Required work:
Gather the lines below that include the string "submit", copying each in full.

——————————

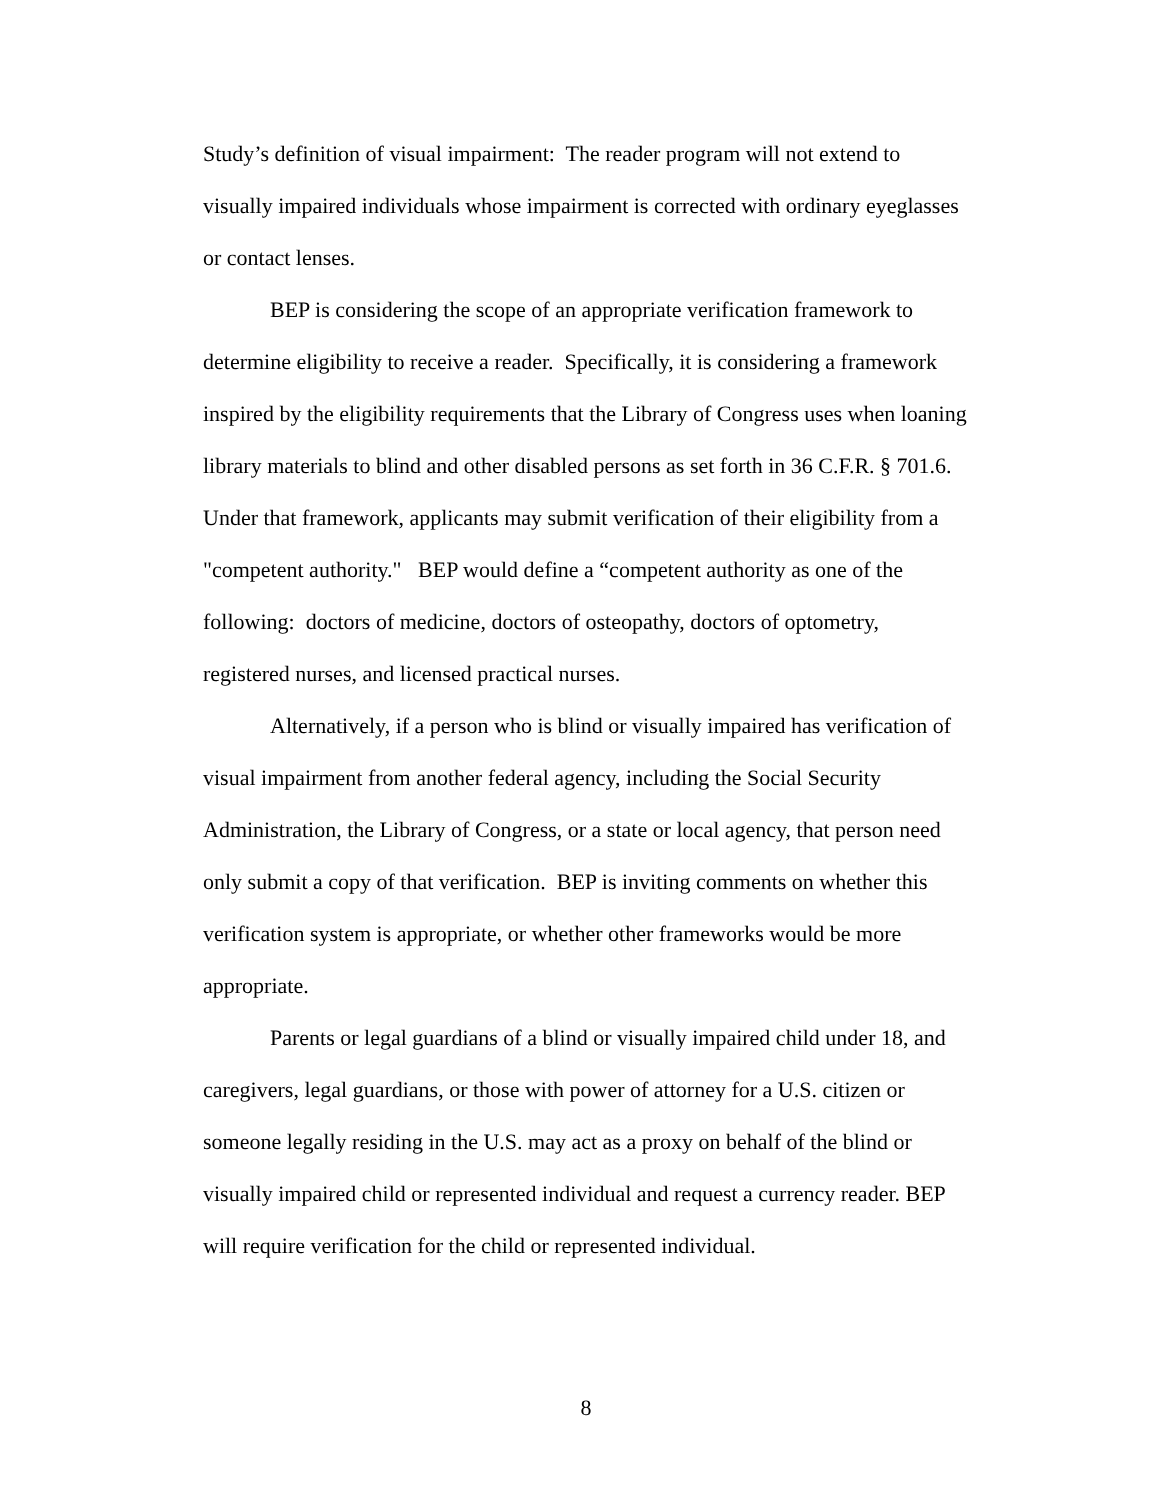Study’s definition of visual impairment: The reader program will not extend to visually impaired individuals whose impairment is corrected with ordinary eyeglasses or contact lenses.
BEP is considering the scope of an appropriate verification framework to determine eligibility to receive a reader. Specifically, it is considering a framework inspired by the eligibility requirements that the Library of Congress uses when loaning library materials to blind and other disabled persons as set forth in 36 C.F.R. § 701.6. Under that framework, applicants may submit verification of their eligibility from a "competent authority." BEP would define a “competent authority as one of the following: doctors of medicine, doctors of osteopathy, doctors of optometry, registered nurses, and licensed practical nurses.
Alternatively, if a person who is blind or visually impaired has verification of visual impairment from another federal agency, including the Social Security Administration, the Library of Congress, or a state or local agency, that person need only submit a copy of that verification. BEP is inviting comments on whether this verification system is appropriate, or whether other frameworks would be more appropriate.
Parents or legal guardians of a blind or visually impaired child under 18, and caregivers, legal guardians, or those with power of attorney for a U.S. citizen or someone legally residing in the U.S. may act as a proxy on behalf of the blind or visually impaired child or represented individual and request a currency reader. BEP will require verification for the child or represented individual.
8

——————————

Solution for this problem:
BEP is considering the scope of an appropriate verification framework to determine eligibility to receive a reader. Specifically, it is considering a framework inspired by the eligibility requirements that the Library of Congress uses when loaning library materials to blind and other disabled persons as set forth in 36 C.F.R. § 701.6. Under that framework, applicants may submit verification of their eligibility from a "competent authority." BEP would define a “competent authority as one of the following: doctors of medicine, doctors of osteopathy, doctors of optometry, registered nurses, and licensed practical nurses.
Alternatively, if a person who is blind or visually impaired has verification of visual impairment from another federal agency, including the Social Security Administration, the Library of Congress, or a state or local agency, that person need only submit a copy of that verification. BEP is inviting comments on whether this verification system is appropriate, or whether other frameworks would be more appropriate.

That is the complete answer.